Но кое-что удерживало меня от этого решения: первое, я знала, что Себастьян никогда не согласится на это, и будет еще одна ссора, и второе, я чувствовала ответственность за его хрупкую душу и не хотела оставлять его незащищенным.
Я знала, что Ширли и Митч присмотрят за ним, они и так заботились о нем как о сыне, но у них не было власти защитить его от желаний Дональда и Эстель. И ко всему прочему Дональд был одним из них ― частью военной семьи. Это работало в двух направлениях. Военные присматривали дуг за другом, но при этом существовал другой закон: не лезть в чужое дело.
Я не думала, что Митч захочет идти по этому пути ― это будет концом его карьеры.

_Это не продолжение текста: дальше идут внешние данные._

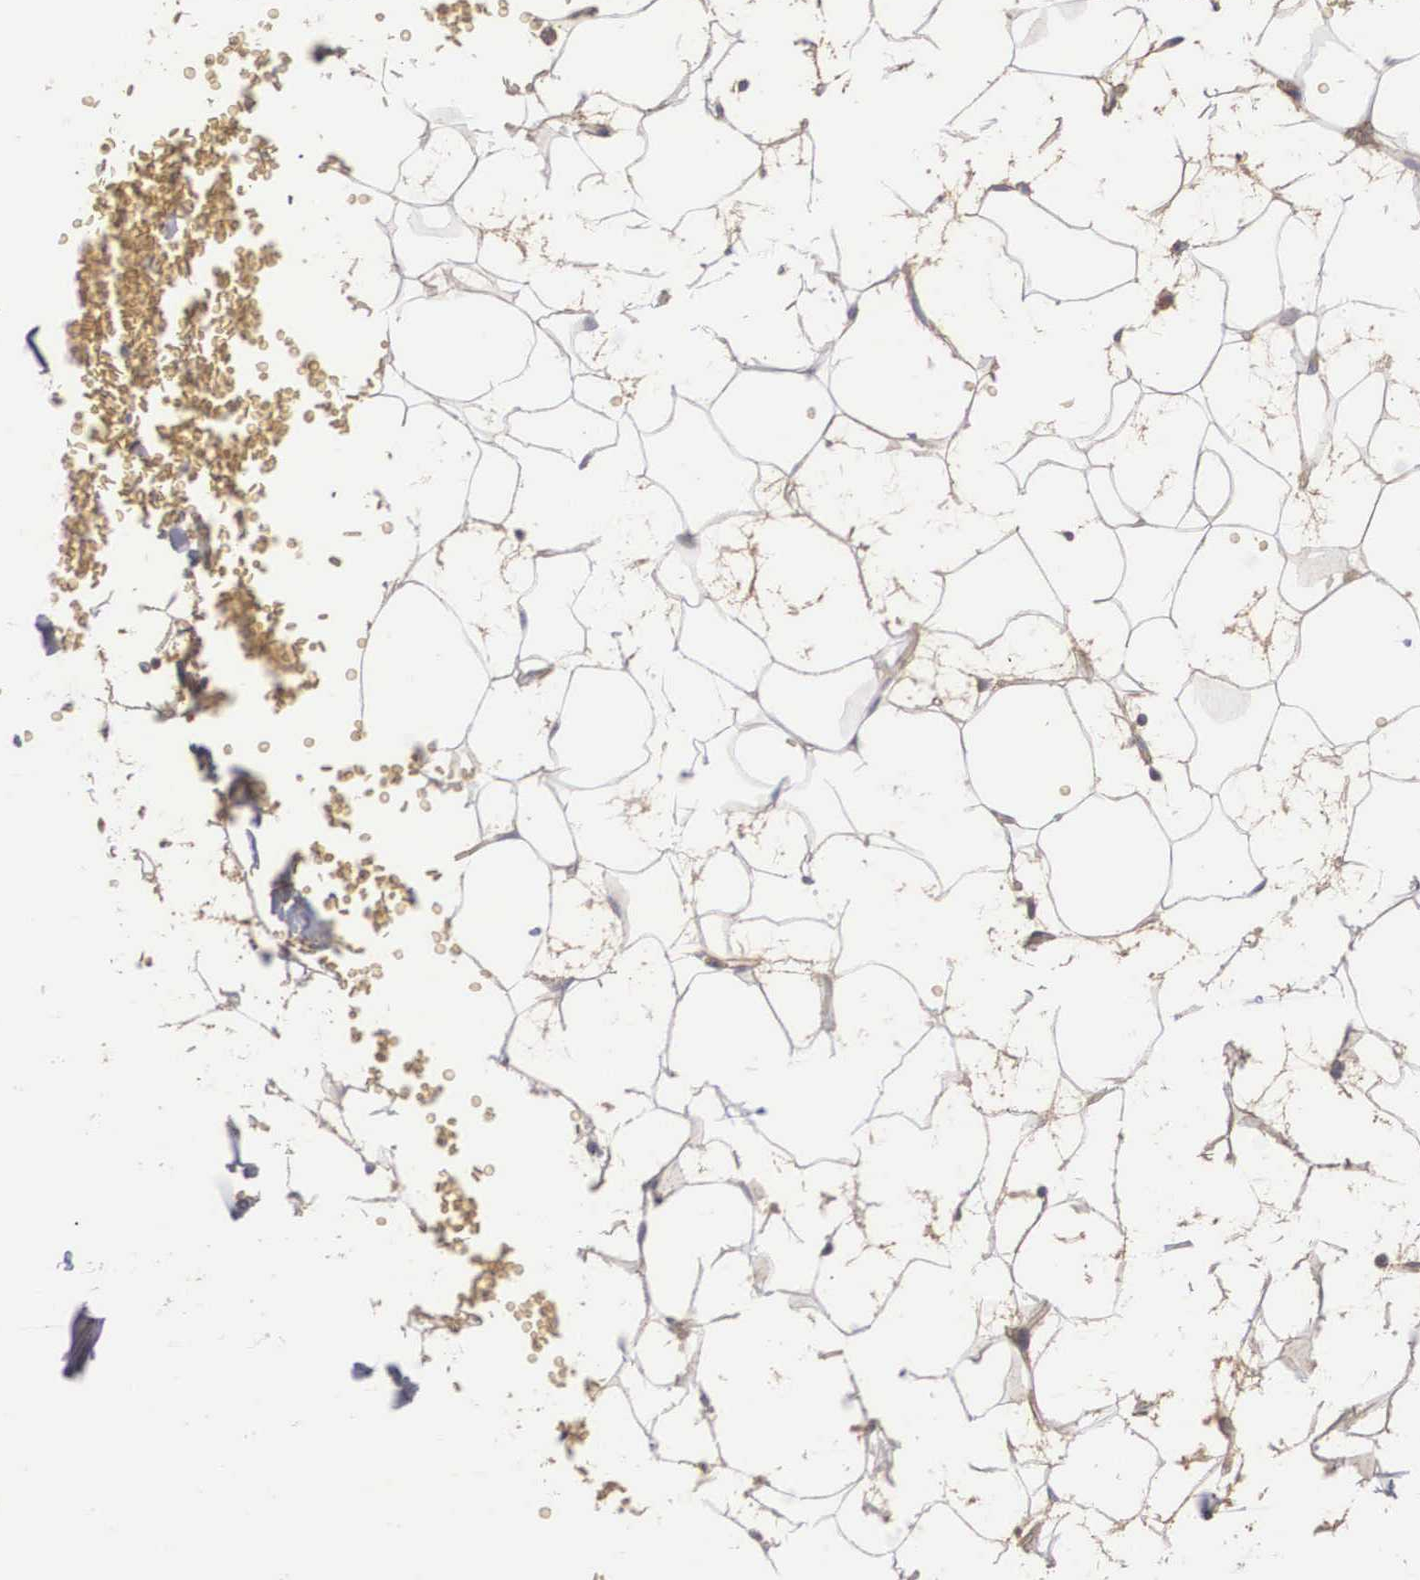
{"staining": {"intensity": "negative", "quantity": "none", "location": "none"}, "tissue": "adipose tissue", "cell_type": "Adipocytes", "image_type": "normal", "snomed": [{"axis": "morphology", "description": "Normal tissue, NOS"}, {"axis": "morphology", "description": "Inflammation, NOS"}, {"axis": "topography", "description": "Lymph node"}, {"axis": "topography", "description": "Peripheral nerve tissue"}], "caption": "Immunohistochemistry of benign adipose tissue demonstrates no expression in adipocytes.", "gene": "RBPJ", "patient": {"sex": "male", "age": 52}}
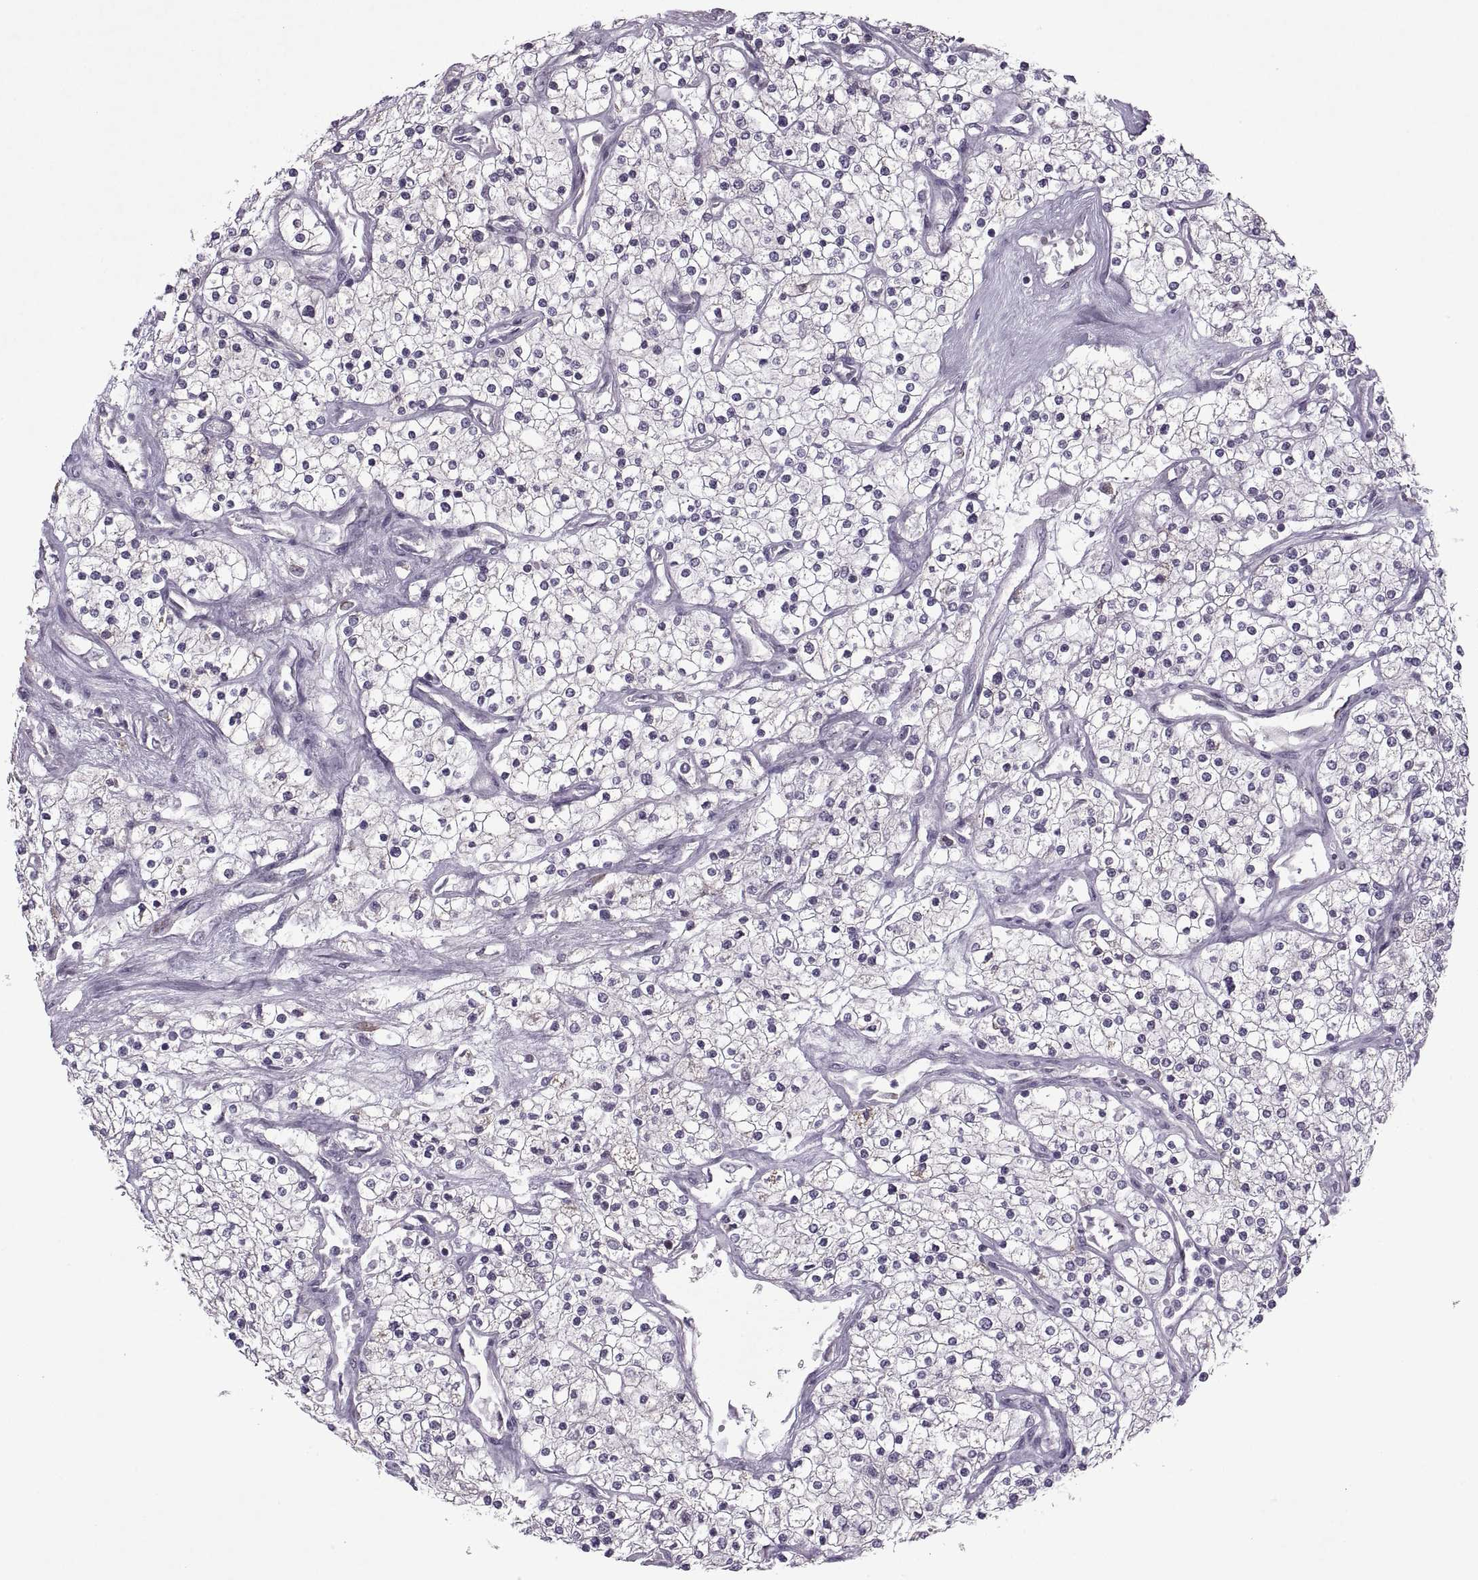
{"staining": {"intensity": "negative", "quantity": "none", "location": "none"}, "tissue": "renal cancer", "cell_type": "Tumor cells", "image_type": "cancer", "snomed": [{"axis": "morphology", "description": "Adenocarcinoma, NOS"}, {"axis": "topography", "description": "Kidney"}], "caption": "An immunohistochemistry micrograph of renal cancer is shown. There is no staining in tumor cells of renal cancer.", "gene": "MGAT4D", "patient": {"sex": "male", "age": 80}}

Если бы Себастьян был моложе, то возможно, но не сейчас, когда ему почти восемнадцать, возраст совершеннолетия и выхода из-под родительской опеки.
Поэтому мой план был такой: провести несколько дней в поисках комнаты, затем набраться мужества, чтобы сказать Дэвиду, что ухожу от него.
Я достаточно хорошо знала своего мужа, и была уверена, что он будет чувствовать вину за сегодняшний несчастный случай, и поэтому будет вести себя тихо несколько дней, в которых я нуждалась.
По крайней мере, на это я и надеялась.
16 глава
На рассвете я осторожно потрясла Себастьяна, чтобы он проснулся.
Всю ночь я прислушивалась, не вернулся ли Дэвид, но дом оставался в тишине, а наша связь в тайне.
Он зевнул и потянулся, одарив меня самой ослепительной улыбкой.
― Боже, я люблю просыпаться с тобой, Каро. Я хочу делать это всю оставшуюся жизнь.
От его слов у меня болезненно сжалось сердце. Я отчаянно хотела верить ему.
Затем его улыбка увяла, и я увидела, что он вспомнил про ожоги. Он нахмурился.
― Как ты? Как твои ноги?
― Не так уж плохо. На самом деле лучше.
В действительности они болели больше, чем немного, особенно когда я сгибала колени, но ничего такого, о чем стоило бы беспокоиться. Хуже всего выглядела верхняя часть правой ступни, и было очень больно. Проведя небольшой осмотр, я почувствовала, что она покрылась волдырями за ночь. Скорее всего, будет адски больно надевать любую обувь, даже шлепанцы будут натирать.